目的の横穴に入れる状況になった以上、離脱しない理由はない。

例え、大事な刀を折られ、仇が目の前に居たとしても、だ。


しかし、状況は良くなったとはいえまい。

元の状況に戻ったというのが正しい。

それに【英譚術】も使ってしまったため、時間制限ができてしまった。

幸い、使った術は下位のものだったので、消耗は少ないが、体力の消耗になったのは事実だ。


そして、一時的な離脱ができた直後、術の効果を切る。

術を永続させられれば、今以上に作業効率が上がるだろうが、何処に目的の物があるのか不明な今は体力の消耗となる術は続けるべきではないだろうと、判断する。


残念ながら今使った術は、目の前の視覚を視え過ぎるものとする術であり、嗅覚を強化したり、見えない物目的の物の在り処を探すことは出来ない。


それに、目先の危機を乗り越えることはできたが、次同じ手法を用いて再度襲撃したこないとも限らない。

もう一度先と同じ様に前方の穴を塞ぎ追い詰める、とされてもこちらも同じ様に突破すればその場でくたばることはないだろう。

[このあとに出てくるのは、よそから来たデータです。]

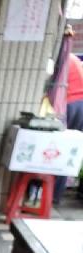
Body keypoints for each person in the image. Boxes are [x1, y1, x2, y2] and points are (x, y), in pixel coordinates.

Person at [54, 51, 83, 204]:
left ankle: (53, 194)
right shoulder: (71, 57)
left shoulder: (61, 58)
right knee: (69, 150)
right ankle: (56, 195)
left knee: (61, 148)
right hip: (80, 104)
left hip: (71, 104)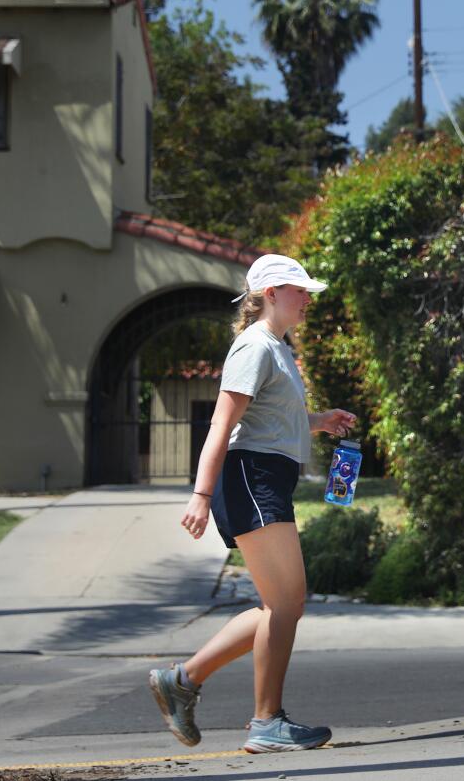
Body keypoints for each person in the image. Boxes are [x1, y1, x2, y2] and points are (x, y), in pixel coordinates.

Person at [148, 254, 356, 754]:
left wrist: (319, 420)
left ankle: (183, 679)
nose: (307, 297)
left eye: (307, 290)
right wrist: (199, 495)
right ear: (268, 294)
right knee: (288, 603)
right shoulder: (254, 347)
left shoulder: (279, 350)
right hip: (251, 477)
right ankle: (267, 722)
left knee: (277, 606)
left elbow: (272, 421)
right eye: (298, 289)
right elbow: (222, 425)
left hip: (266, 477)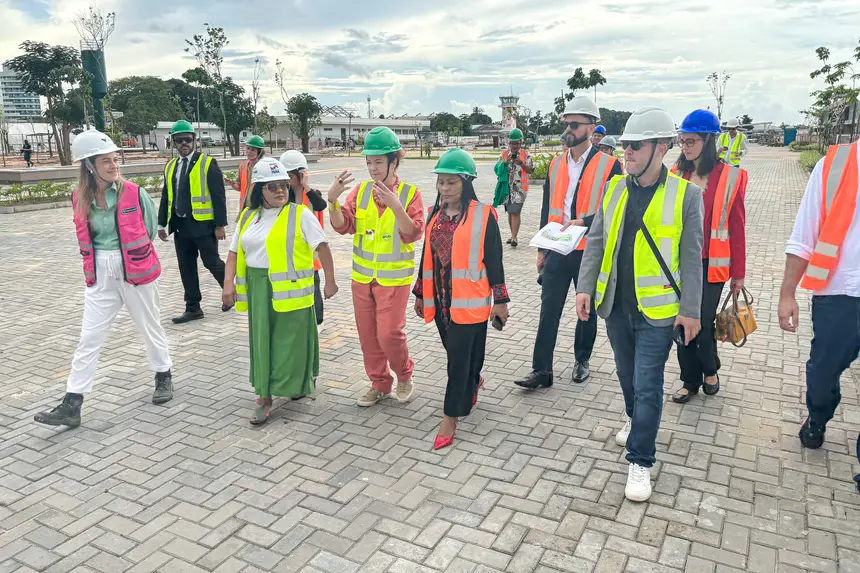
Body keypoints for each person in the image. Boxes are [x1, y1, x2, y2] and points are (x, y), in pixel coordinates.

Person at [575, 106, 704, 502]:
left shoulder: (687, 196)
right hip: (615, 307)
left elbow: (692, 257)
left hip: (660, 312)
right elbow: (596, 242)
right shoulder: (614, 189)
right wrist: (584, 287)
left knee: (649, 385)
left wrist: (692, 311)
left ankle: (641, 460)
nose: (625, 152)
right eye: (625, 145)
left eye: (635, 145)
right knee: (627, 376)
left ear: (660, 148)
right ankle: (636, 422)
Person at [34, 131, 173, 428]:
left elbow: (149, 229)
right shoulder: (79, 197)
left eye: (115, 159)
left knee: (150, 326)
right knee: (89, 337)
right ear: (88, 166)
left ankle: (163, 375)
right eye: (105, 161)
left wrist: (129, 255)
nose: (114, 165)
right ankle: (73, 403)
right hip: (99, 271)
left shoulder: (135, 192)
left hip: (135, 268)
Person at [515, 96, 622, 390]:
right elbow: (548, 205)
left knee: (584, 310)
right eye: (566, 124)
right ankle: (541, 370)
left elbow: (613, 209)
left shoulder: (610, 166)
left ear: (591, 128)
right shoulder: (556, 164)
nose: (569, 130)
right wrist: (541, 248)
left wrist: (585, 222)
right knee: (548, 309)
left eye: (574, 124)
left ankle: (582, 360)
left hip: (588, 250)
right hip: (558, 248)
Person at [222, 158, 337, 425]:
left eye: (283, 185)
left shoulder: (301, 214)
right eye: (272, 186)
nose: (280, 191)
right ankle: (264, 396)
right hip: (259, 288)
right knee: (263, 342)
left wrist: (330, 281)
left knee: (292, 344)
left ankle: (295, 383)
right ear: (259, 189)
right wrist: (228, 285)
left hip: (293, 292)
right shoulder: (248, 216)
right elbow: (233, 253)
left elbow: (322, 247)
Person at [413, 149, 510, 450]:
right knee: (462, 355)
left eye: (451, 183)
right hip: (441, 298)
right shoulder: (434, 213)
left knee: (457, 360)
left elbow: (495, 260)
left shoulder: (484, 216)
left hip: (471, 299)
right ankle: (473, 382)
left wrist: (501, 300)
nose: (445, 189)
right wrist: (419, 292)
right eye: (441, 182)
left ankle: (449, 417)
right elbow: (426, 256)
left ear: (466, 183)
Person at [328, 126, 425, 407]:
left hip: (393, 280)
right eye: (369, 162)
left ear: (394, 161)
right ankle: (380, 383)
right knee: (369, 337)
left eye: (379, 161)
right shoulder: (359, 192)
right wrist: (332, 200)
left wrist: (396, 206)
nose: (373, 168)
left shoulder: (409, 194)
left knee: (389, 333)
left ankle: (404, 375)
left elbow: (413, 233)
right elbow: (342, 225)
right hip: (362, 279)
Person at [778, 138, 860, 450]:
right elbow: (804, 236)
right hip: (840, 294)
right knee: (823, 374)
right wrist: (788, 294)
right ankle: (818, 416)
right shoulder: (834, 165)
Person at [670, 110, 747, 403]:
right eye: (682, 140)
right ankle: (690, 380)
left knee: (700, 321)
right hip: (680, 263)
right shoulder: (678, 174)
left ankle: (710, 370)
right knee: (681, 321)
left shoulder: (728, 177)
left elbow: (738, 228)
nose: (685, 146)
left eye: (691, 141)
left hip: (712, 265)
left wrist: (738, 274)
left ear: (708, 140)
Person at [157, 120, 229, 323]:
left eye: (187, 140)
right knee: (186, 267)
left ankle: (233, 292)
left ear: (194, 140)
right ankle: (193, 307)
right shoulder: (171, 166)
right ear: (174, 142)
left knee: (212, 263)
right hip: (181, 227)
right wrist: (162, 224)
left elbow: (218, 195)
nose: (184, 144)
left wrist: (220, 225)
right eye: (179, 140)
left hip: (203, 226)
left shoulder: (207, 163)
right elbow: (166, 196)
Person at [281, 149, 328, 326]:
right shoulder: (284, 196)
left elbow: (321, 205)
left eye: (290, 176)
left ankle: (317, 321)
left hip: (310, 254)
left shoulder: (313, 194)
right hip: (290, 252)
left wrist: (305, 186)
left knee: (313, 286)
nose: (287, 181)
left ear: (301, 175)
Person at [499, 128, 534, 246]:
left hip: (519, 189)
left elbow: (531, 170)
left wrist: (521, 163)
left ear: (521, 142)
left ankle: (514, 238)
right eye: (512, 143)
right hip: (506, 189)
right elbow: (498, 170)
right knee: (510, 212)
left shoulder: (526, 154)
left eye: (516, 143)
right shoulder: (504, 154)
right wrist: (504, 163)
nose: (514, 146)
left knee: (515, 212)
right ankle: (512, 234)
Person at [227, 135, 265, 212]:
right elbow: (240, 187)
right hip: (245, 209)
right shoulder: (243, 166)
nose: (249, 152)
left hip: (260, 208)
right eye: (248, 148)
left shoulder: (264, 167)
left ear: (259, 151)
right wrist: (232, 183)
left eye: (253, 149)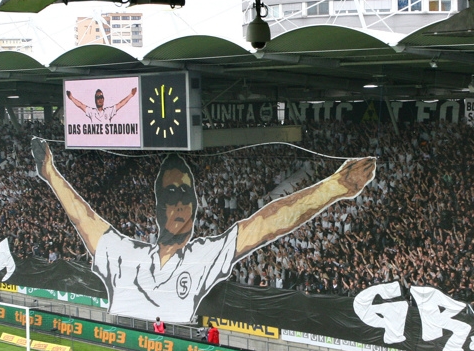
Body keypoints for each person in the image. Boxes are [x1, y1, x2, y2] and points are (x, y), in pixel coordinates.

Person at [31, 138, 375, 324]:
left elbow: (267, 224)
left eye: (187, 196)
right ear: (157, 208)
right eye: (172, 196)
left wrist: (334, 187)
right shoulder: (125, 256)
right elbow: (84, 218)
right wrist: (50, 173)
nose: (182, 205)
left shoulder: (203, 255)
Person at [67, 87, 137, 124]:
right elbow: (80, 105)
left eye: (101, 97)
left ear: (103, 99)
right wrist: (71, 98)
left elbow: (121, 104)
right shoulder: (91, 112)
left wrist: (131, 95)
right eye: (97, 98)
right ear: (95, 100)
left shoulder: (108, 111)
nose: (100, 100)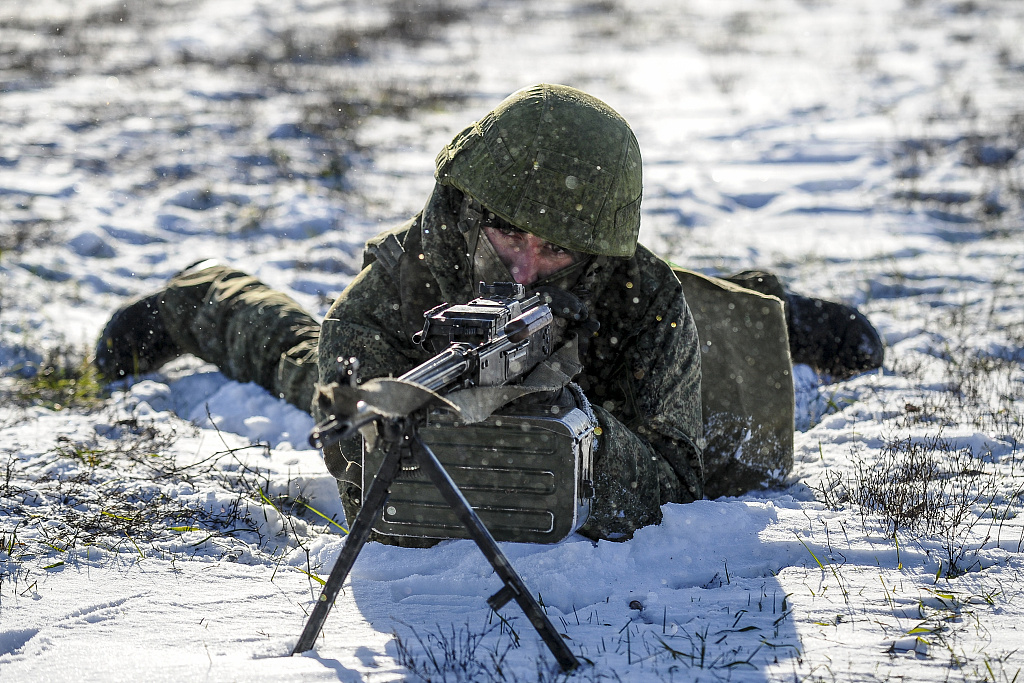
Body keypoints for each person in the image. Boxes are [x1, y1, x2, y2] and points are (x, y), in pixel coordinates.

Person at [95, 84, 883, 541]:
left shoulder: (642, 297)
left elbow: (677, 477)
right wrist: (404, 418)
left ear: (595, 253)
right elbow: (340, 413)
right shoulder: (414, 266)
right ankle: (200, 295)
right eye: (509, 232)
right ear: (473, 210)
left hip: (611, 388)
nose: (526, 267)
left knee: (732, 373)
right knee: (302, 363)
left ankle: (761, 299)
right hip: (423, 372)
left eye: (558, 251)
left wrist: (574, 432)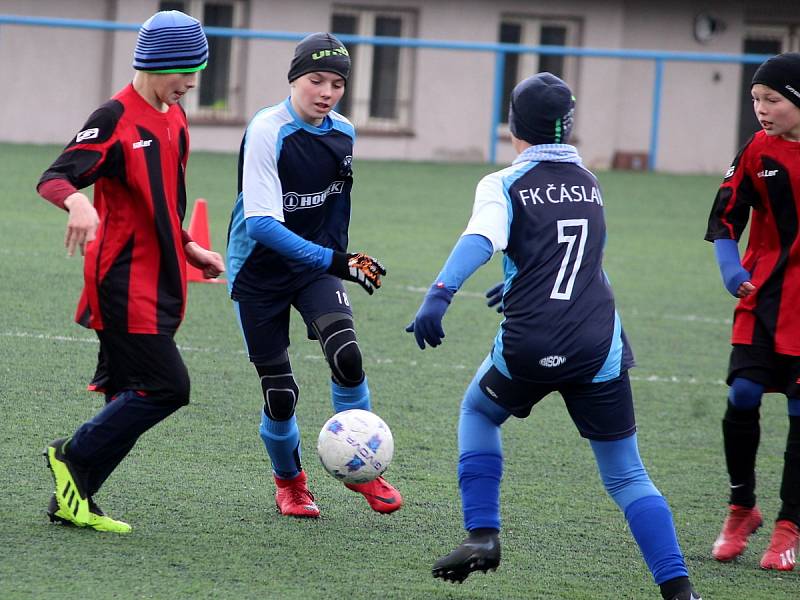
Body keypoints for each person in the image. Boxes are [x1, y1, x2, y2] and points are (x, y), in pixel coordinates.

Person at [406, 73, 701, 599]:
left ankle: (484, 534)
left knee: (479, 412)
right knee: (628, 476)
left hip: (531, 342)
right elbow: (574, 255)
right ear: (568, 127)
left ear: (514, 125)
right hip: (596, 340)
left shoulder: (502, 182)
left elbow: (482, 238)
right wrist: (522, 277)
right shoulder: (590, 180)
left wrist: (441, 292)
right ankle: (680, 592)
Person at [38, 10, 224, 533]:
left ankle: (74, 502)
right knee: (167, 386)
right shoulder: (114, 116)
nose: (191, 82)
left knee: (130, 391)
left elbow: (166, 198)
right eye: (184, 71)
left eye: (198, 71)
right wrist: (78, 202)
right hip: (122, 281)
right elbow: (54, 177)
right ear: (157, 63)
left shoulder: (176, 116)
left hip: (162, 275)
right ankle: (71, 456)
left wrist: (188, 244)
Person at [225, 32, 402, 518]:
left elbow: (334, 204)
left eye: (337, 83)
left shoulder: (344, 131)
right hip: (258, 271)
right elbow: (261, 224)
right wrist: (337, 261)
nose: (325, 91)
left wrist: (337, 258)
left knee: (347, 356)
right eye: (315, 80)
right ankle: (291, 485)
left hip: (313, 266)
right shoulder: (267, 130)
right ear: (294, 79)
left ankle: (364, 467)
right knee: (281, 395)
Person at [705, 52, 800, 571]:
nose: (761, 109)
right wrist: (729, 267)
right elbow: (725, 215)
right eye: (756, 100)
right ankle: (742, 508)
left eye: (773, 100)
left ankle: (789, 525)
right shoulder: (757, 150)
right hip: (762, 293)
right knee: (743, 393)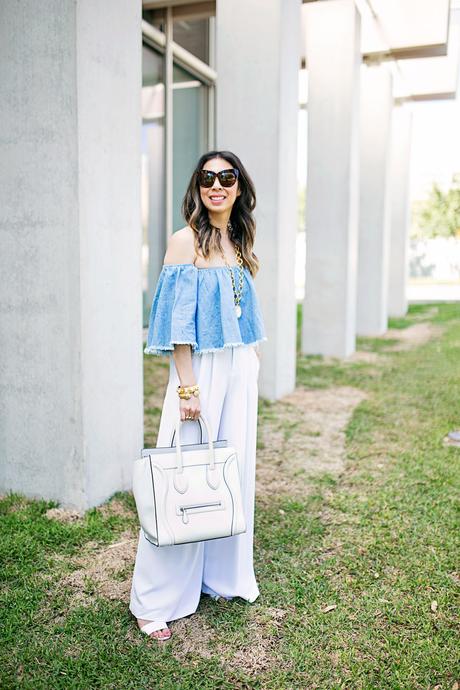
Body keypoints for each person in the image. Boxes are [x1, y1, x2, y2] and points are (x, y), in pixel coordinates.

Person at [129, 150, 267, 641]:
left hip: (237, 368)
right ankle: (155, 600)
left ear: (238, 187)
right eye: (207, 177)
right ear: (197, 186)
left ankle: (221, 577)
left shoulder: (239, 238)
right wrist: (187, 386)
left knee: (228, 472)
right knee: (182, 474)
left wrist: (250, 364)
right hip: (200, 371)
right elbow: (176, 326)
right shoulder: (183, 241)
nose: (216, 185)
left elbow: (242, 312)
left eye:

しかし、面倒な事この上ないし、体力の消耗が今以上に激しくなる。

早く、目的の物を見つけなくてはいけないが、こればっかりは運次第だ。


━━━━しかし、そんなことは杞憂だったようだ。

微かだが、火薬の匂いが漂っていたのだから。


次の瞬間、俺は全力でその場から駆け始めた。

あと少しで、助かるかもしれないのだ。

目と鼻の先に希望があるのだ。


俺はその興奮希望を抑えきれず、全力で走り出した。

そして、しばらく走り、遂に火薬の匂いの元へと辿り着くことが出来た。

そこは今まで通ってきた通路とは違い、ドーム状の非常に広いスペースがあった。


━━━━━━直後、天が崩れた。